Samsung Tackles AI Reality Gap with New TRUEBench System
Samsung's TRUEBench sets a new AI evaluation standard, measuring real-world workplace effectiveness across complex, multilingual business tasks.
September 25, 2025

As businesses worldwide accelerate their adoption of large language models, a critical challenge has emerged: accurately gauging their real-world effectiveness. To address the growing disparity between theoretical AI performance and its actual utility in the workplace, Samsung has developed a new benchmarking system named TRUEBench. This initiative by Samsung Research aims to overcome the limitations of existing benchmarks and provide a more realistic assessment of how AI models perform on complex, multilingual, and context-rich business tasks. The introduction of TRUEBench signals a significant shift in how the industry evaluates AI, moving from academic exercises to practical productivity measurement, with the goal of helping enterprises make more informed decisions about their AI investments.

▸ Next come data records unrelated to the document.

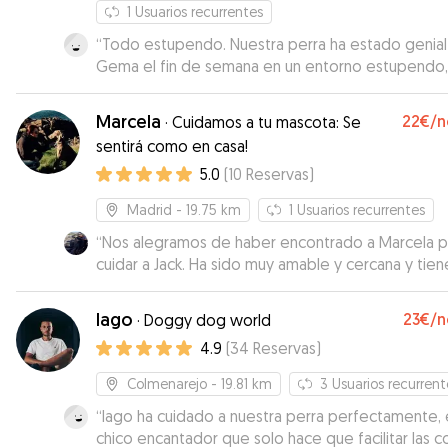
1
Usuarios recurrentes
“
Todo estupendo. Nuestra perra ha estado genial
Gema el fin de semana en un entorno estupendo,
todos sus animales, y nosotros muy tranquilos con
vídeos y fotos. Muchas gracias a Gema y su familia
Marcela
22€
/n
·
Cuidamos a tu mascota: Se
sentirá como en casa!
5.0
(
10
Reservas
)
Madrid
- 19.75 km
1
Usuarios recurrentes
“
Nos alegramos de haber encontrado a Marcela p
cuidar a Jack. Ha sido muy amable y cercana y tien
espacio estupendo para los perros, con jardín y c
el campo para los paseos. Nos ha mantenido
Iago
23€
/n
·
Doggy dog world
informados de cómo estaba Jack y él ha estado a
4.9
(
34
Reservas
)
gusto y muy entretenido. Muy recomendable.
”
Colmenarejo
- 19.81 km
3
Usuarios recurrent
“
Iago ha cuidado a nuestra perra perfectamente, 
chico encantador que solo hace que facilitar las c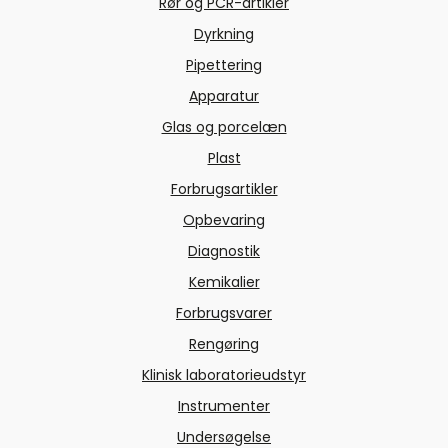
Rør og PCR-artikler
Dyrkning
Pipettering
Apparatur
Glas og porcelæn
Plast
Forbrugsartikler
Opbevaring
Diagnostik
Kemikalier
Forbrugsvarer
Rengøring
Klinisk laboratorieudstyr
Instrumenter
Undersøgelse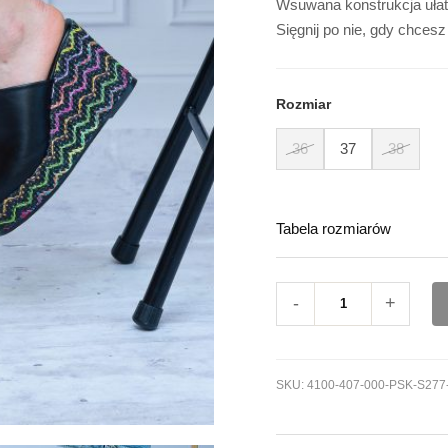
Wsuwana konstrukcja ułatw
Sięgnij po nie, gdy chcesz
Rozmiar
36
37
38
Tabela rozmiarów
-
+
SKU:
4100-407-000-PSK-S277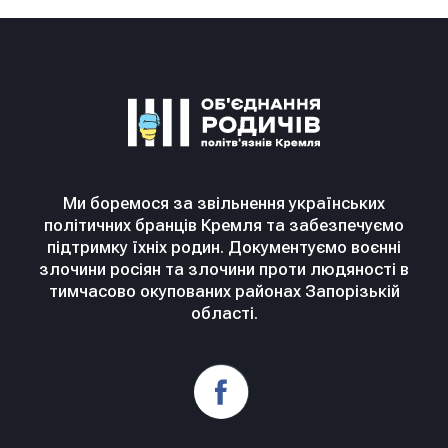
Ми боремося за звільнення українських
політичних бранців Кремля та забезпечуємо
підтримку їхніх родин. Документуємо воєнні
злочини росіян та злочини проти людяності в
тимчасово окупованих районах Запорізькій
області.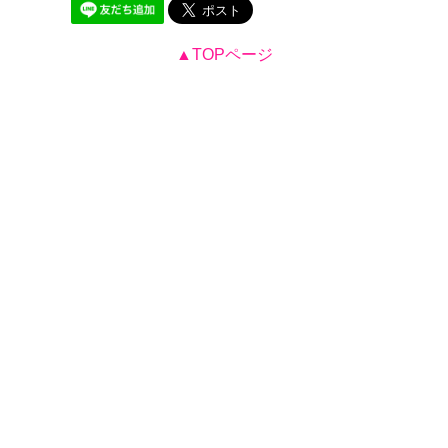
▲TOPページ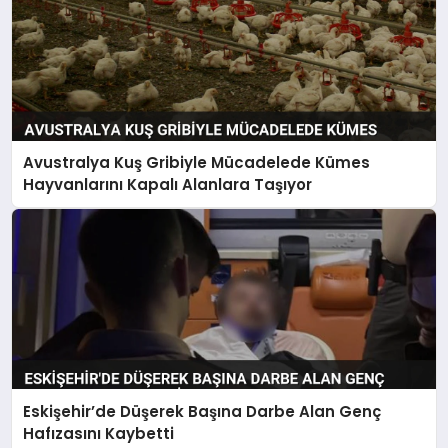
Avustralya Kuş Gribiyle Mücadelede Kümes
Hayvanlarını Kapalı Alanlara Taşıyor
Eskişehir’de Düşerek Başına Darbe Alan Genç
Hafızasını Kaybetti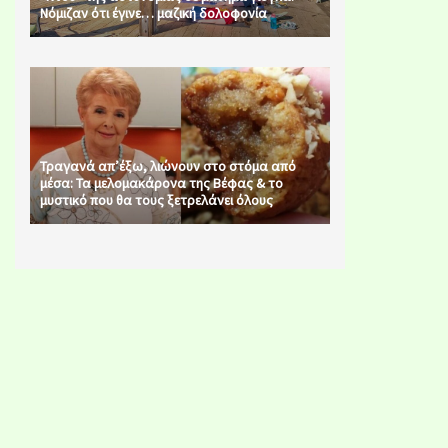
Νόμιζαν ότι έγινε… μαζική δολοφονία
Τραγανά απ’έξω, λιώνουν στο στόμα από
μέσα: Τα μελομακάρονα της Βέφας & το
μυστικό που θα τους ξετρελάνει όλους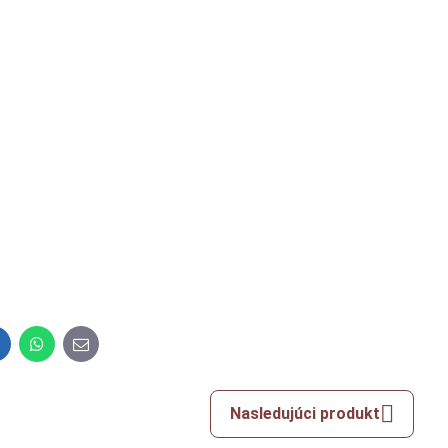
inkedIn
WhatsApp
E-
mail
Nasledujúci produkt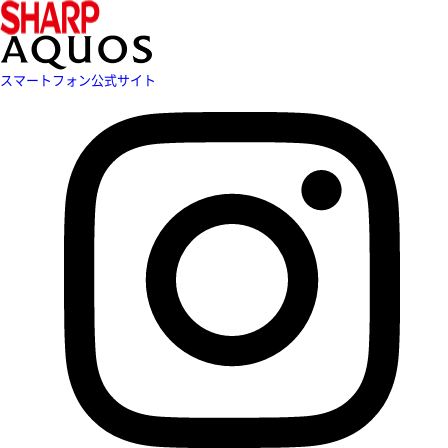
スマートフォン公式サイト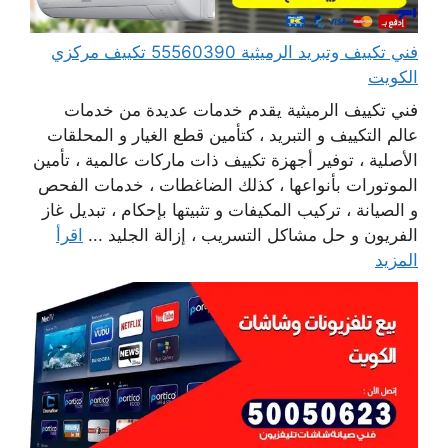
فني تكييف وتبريد الرميثية 55560390 تكييف مركزي
الكويت
فني تكييف الرميثية يقدم خدمات عديدة من خدمات
عالم التكييف و التبريد ، كتأمين قطع الغيار و المحلقات
الأصلية ، توفير أجهزة تكييف ذات ماركات عالمية ، تأمين
الموتورات بأنواعها ، كذلك الضاغطات ، خدمات الفحص
و الصيانة ، تركيب المكيفات و تثبيتها بإحكام ، تبديل غاز
الفريون و حل مشاكل التسريب ، إزالة الجليد ...
اقرأ
المزيد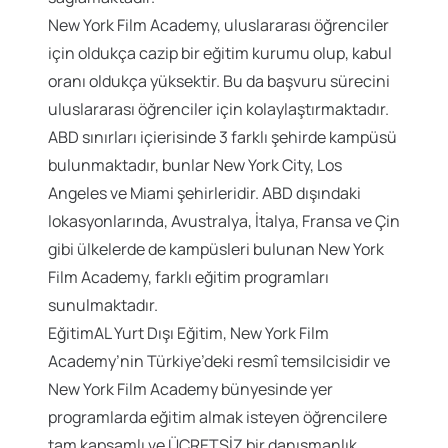
New York Film Academy, uluslararası öğrenciler
için oldukça cazip bir eğitim kurumu olup, kabul
oranı oldukça yüksektir. Bu da başvuru sürecini
uluslararası öğrenciler için kolaylaştırmaktadır.
ABD sınırları içierisinde 3 farklı şehirde kampüsü
bulunmaktadır, bunlar New York City, Los
Angeles ve Miami şehirleridir. ABD dışındaki
lokasyonlarında, Avustralya, İtalya, Fransa ve Çin
gibi ülkelerde de kampüsleri bulunan New York
Film Academy, farklı eğitim programları
sunulmaktadır.
EğitimAL Yurt Dışı Eğitim, New York Film
Academy’nin Türkiye’deki resmî temsilcisidir ve
New York Film Academy bünyesinde yer
programlarda eğitim almak isteyen öğrencilere
tam kapsamlı ve ÜCRETSİZ bir danışmanlık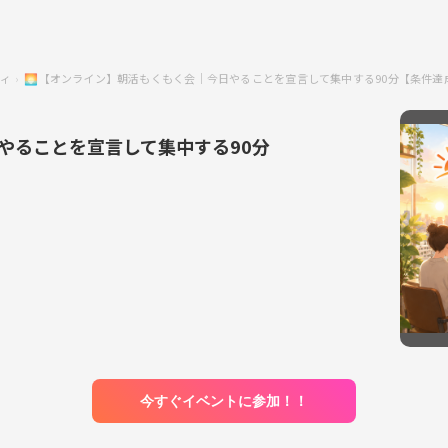
ティ
🌅【オンライン】朝活もくもく会｜今日やることを宣言して集中する90分【条件達成
やることを宣言して集中する90分
今すぐイベントに参加！！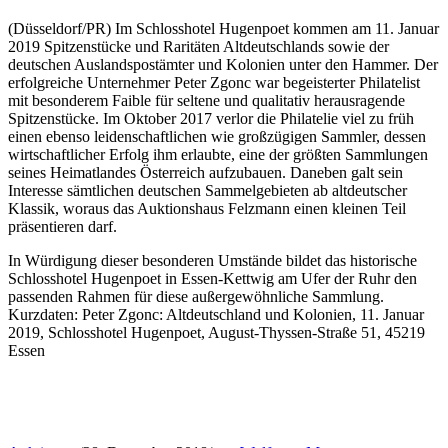
(Düsseldorf/PR) Im Schlosshotel Hugenpoet kommen am 11. Januar
2019 Spitzenstücke und Raritäten Altdeutschlands sowie der
deutschen Auslandspostämter und Kolonien unter den Hammer. Der
erfolgreiche Unternehmer Peter Zgonc war begeisterter Philatelist
mit besonderem Faible für seltene und qualitativ herausragende
Spitzenstücke. Im Oktober 2017 verlor die Philatelie viel zu früh
einen ebenso leidenschaftlichen wie großzügigen Sammler, dessen
wirtschaftlicher Erfolg ihm erlaubte, eine der größten Sammlungen
seines Heimatlandes Österreich aufzubauen. Daneben galt sein
Interesse sämtlichen deutschen Sammelgebieten ab altdeutscher
Klassik, woraus das Auktionshaus Felzmann einen kleinen Teil
präsentieren darf.
In Würdigung dieser besonderen Umstände bildet das historische
Schlosshotel Hugenpoet in Essen-Kettwig am Ufer der Ruhr den
passenden Rahmen für diese außergewöhnliche Sammlung.
Kurzdaten: Peter Zgonc: Altdeutschland und Kolonien, 11. Januar
2019, Schlosshotel Hugenpoet, August-Thyssen-Straße 51, 45219
Essen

The need for a new evaluation standard stems from the inherent weaknesses of current AI benchmarks.[1][2][3] Many existing systems focus on academic or general knowledge tests, which often do not reflect the specific demands of a corporate environment.[1][3][4] These benchmarks are frequently limited to the English language and rely on simple, single-turn question-and-answer formats.[5][2][6] This narrow focus fails to capture the intricate, multi-step workflows and diverse linguistic requirements that define modern business operations.[7] Consequently, a high score on a traditional benchmark does not necessarily translate to tangible productivity gains in a real-world business setting.[3] This disconnect can lead to misaligned expectations and risky investments, as companies may adopt AI tools that are technically proficient but practically ineffective for their specific needs.[3] The lack of context in these evaluations, which often assess AI in isolation without considering business rules or data inconsistencies, creates a significant gap for enterprises seeking reliable measures of an AI model's readiness for deployment.[3]
Samsung's TRUEBench, which stands for Trustworthy Real-world Usage Evaluation Benchmark, was specifically designed to fill this void.[1] Drawing on Samsung's extensive internal experience with using AI for productivity, the benchmark provides a comprehensive suite of metrics that assesses large language models based on scenarios and tasks directly relevant to corporate environments.[5][1] TRUEBench evaluates common enterprise functions such as content generation, data analysis, document summarization, and translation.[5][8][2] These are broken down into 10 distinct categories and 46 sub-categories, offering a granular view of an AI's capabilities.[5][8][9] To address the multilingual needs of global corporations, TRUEBench is built on a foundation of 2,485 diverse test sets spanning 12 languages, including Chinese, English, French, German, Italian, Japanese, Korean, Polish, Portuguese, Russian, Spanish, and Vietnamese.[5][8] It also supports cross-linguistic scenarios where a task might begin in one language and require an output in another.[5][9] The complexity of the test materials is designed to mirror the variety of workplace requests, ranging from brief instructions of just eight characters to the analysis of lengthy documents exceeding 20,000 characters.[5][2][10]
A key innovation of TRUEBench lies in its unique evaluation methodology, which employs a collaborative process between humans and AI to establish scoring criteria.[5][11] Initially, human annotators create the evaluation standards for a given task.[5][11] An AI model then reviews these rules to identify any errors, logical contradictions, or unnecessary constraints.[5][11] This feedback is then used by the human annotators to refine the criteria, a process that is repeated to develop increasingly precise and realistic evaluation standards.[5][11] This human-AI cross-verification process is designed to minimize the subjective bias that can occur with human-only scoring, ensuring greater consistency and reliability.[5][1] Based on these refined criteria, the automatic evaluation of AI models is conducted.[5] TRUEBench also utilizes a strict scoring model where an AI must satisfy every condition associated with a test to pass, enabling a more detailed and exacting assessment of its performance.[5][1]
The implications of TRUEBench for the broader AI industry are substantial. By focusing on practical, enterprise-centric tasks and multilingual capabilities, Samsung is pushing for a new standard in AI evaluation that more closely aligns with business needs. To promote transparency and encourage widespread adoption, Samsung has made TRUEBench's data samples and leaderboards publicly available on the global open-source platform Hugging Face.[5][8][1] This allows developers, researchers, and enterprises to directly compare the productivity performance of up to five different AI models simultaneously, providing a clear, at-a-glance overview of how various models stack up against each other on practical tasks.[8][1][9] The published data also includes the average length of the AI-generated responses, enabling a simultaneous comparison of both performance and efficiency.[5][6] As Paul (Kyungwhoon) Cheun, CTO of the DX Division at Samsung Electronics and Head of Samsung Research, stated, “We expect TRUEBench to establish evaluation standards for productivity and solidify Samsung's technological leadership.”[5][8][1] This move is poised to not only help businesses make better-informed decisions when selecting AI models but also to drive the development of AI that is more genuinely useful and productive in a corporate context.